Posted on September 12th, 2008
The magic fingers holding a disc
The photo-diode/transistor pairs around the disc
The cutting-board material is the vertical white chunk with the two steel rods passing through it
The parallel port expander
I got a little happy with the label maker. (A little nod to Douglas Adams there! The "override" switch kills power to the motor systems in cases of runaway, generally due to my mistyping "perl" as "perk" :D )
Stepper controller (bottom)
Stepper controller (top)
One of the various PCBs adapting the optical sensors to TTL logic -- basically they're base and pull-high resistors
The penalty box for coasters. The 'fence' is actually raingutter guard
The 8-bit LED bank
The picker, showing the fingers that grab the discs by the center
The motherboard ... all 170mm2 of it. Tiny little thing, and all-inclusive ... I love these things!

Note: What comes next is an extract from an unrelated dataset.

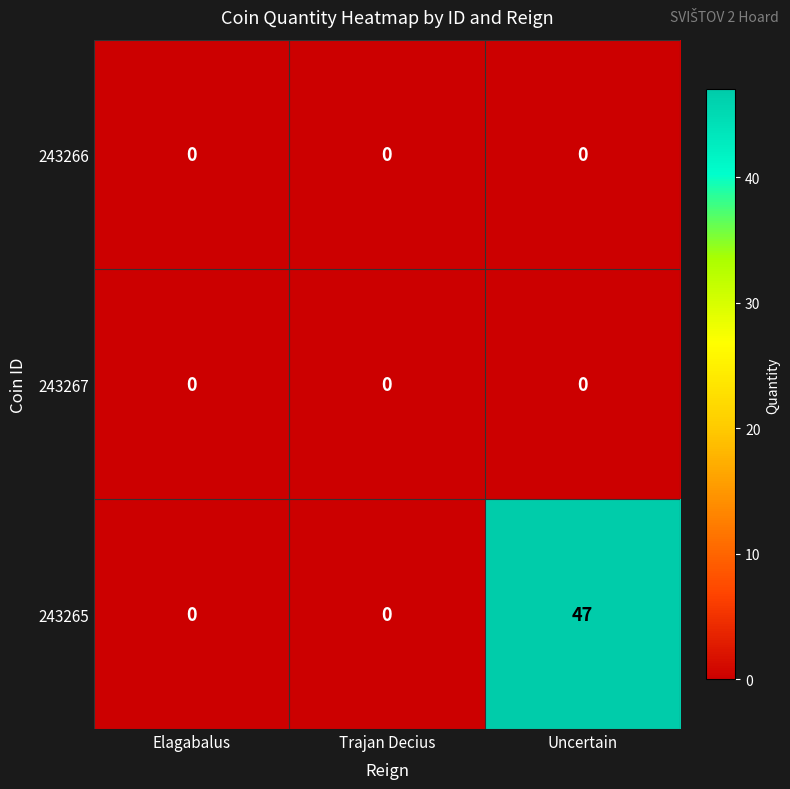

What is the average value of the 243265 series?

16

And the end result, or at least one!
Overall I'm please with the results. Obviously with the development time involved I didn't save any time for the first backup set, but future ones will be much quicker and require much less work on my part. (And I had great fun with the project -- it is, after all, a project =))
The unit is much larger than I had anticipated and does not utilize the space consumed terribly well. I note that the commercial solutions often rotate around a semi-circle of disc stacks rather than sliding laterally as this one does. Were I to do this again I might choose such an arrangement to save space. (Finding a place to put this thing is hard enough, but finding one that my wife accepts is even harder =))
There are some bits that will need tweaking; after some months the balsa delaminated from the aluminum it was epoxied to. The process of aligning the stacks apparently stressed that junction. I suspect I'll drill holes in the aluminum and put some shallow sheetmetal screws through into the balsa. There's also an ongoing concern of the metal parts needing lubrication, which will be determined as time passes.
In any event, it was not terribly expensive, is actually useful, and is a fairly unique Mini-ITX project, and so for those reasons alone I consider Florian eminently successful.